- What the task asks
Below are some records. Return exactly the lines from the one with "right front paw: (297, 475)" to the one with "right shoulder: (398, 257)", and nothing else.

[Skeletal landmark data]
+++

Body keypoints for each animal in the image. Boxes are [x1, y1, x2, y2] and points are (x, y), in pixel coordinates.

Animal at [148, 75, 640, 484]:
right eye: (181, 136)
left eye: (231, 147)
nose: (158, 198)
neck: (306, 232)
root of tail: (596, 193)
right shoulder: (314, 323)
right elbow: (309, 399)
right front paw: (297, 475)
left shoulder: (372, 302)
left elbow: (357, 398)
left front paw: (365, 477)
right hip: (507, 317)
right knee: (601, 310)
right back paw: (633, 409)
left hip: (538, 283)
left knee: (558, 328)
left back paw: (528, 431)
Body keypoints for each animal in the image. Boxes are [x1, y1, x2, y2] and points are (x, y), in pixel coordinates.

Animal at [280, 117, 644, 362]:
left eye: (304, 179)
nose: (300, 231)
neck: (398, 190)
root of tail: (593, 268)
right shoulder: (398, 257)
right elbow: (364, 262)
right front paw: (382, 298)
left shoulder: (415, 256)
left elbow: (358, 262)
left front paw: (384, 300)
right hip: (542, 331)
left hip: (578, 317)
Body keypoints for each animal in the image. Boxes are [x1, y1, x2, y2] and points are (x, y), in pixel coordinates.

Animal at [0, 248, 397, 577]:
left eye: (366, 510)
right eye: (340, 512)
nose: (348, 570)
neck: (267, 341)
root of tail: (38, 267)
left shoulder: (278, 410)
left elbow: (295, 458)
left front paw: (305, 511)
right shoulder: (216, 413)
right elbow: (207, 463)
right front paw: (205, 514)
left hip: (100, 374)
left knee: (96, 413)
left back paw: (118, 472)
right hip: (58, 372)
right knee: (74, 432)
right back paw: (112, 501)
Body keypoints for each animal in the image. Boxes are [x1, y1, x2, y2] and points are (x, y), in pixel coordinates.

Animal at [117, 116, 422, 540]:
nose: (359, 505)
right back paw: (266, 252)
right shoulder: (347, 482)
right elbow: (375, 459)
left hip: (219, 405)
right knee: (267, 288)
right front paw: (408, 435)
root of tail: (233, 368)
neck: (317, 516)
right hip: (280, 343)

+++

- Exercise response
right front paw: (297, 475)
left shoulder: (372, 302)
left elbow: (357, 398)
left front paw: (365, 477)
right hip: (507, 317)
right knee: (601, 310)
right back paw: (633, 409)
left hip: (538, 283)
left knee: (558, 328)
left back paw: (528, 431)
Body keypoints for each animal in the image. Boxes are [x1, y1, x2, y2] and points are (x, y), in pixel coordinates.

Animal at [280, 117, 644, 362]:
left eye: (304, 179)
nose: (300, 231)
neck: (398, 190)
root of tail: (593, 268)
right shoulder: (398, 257)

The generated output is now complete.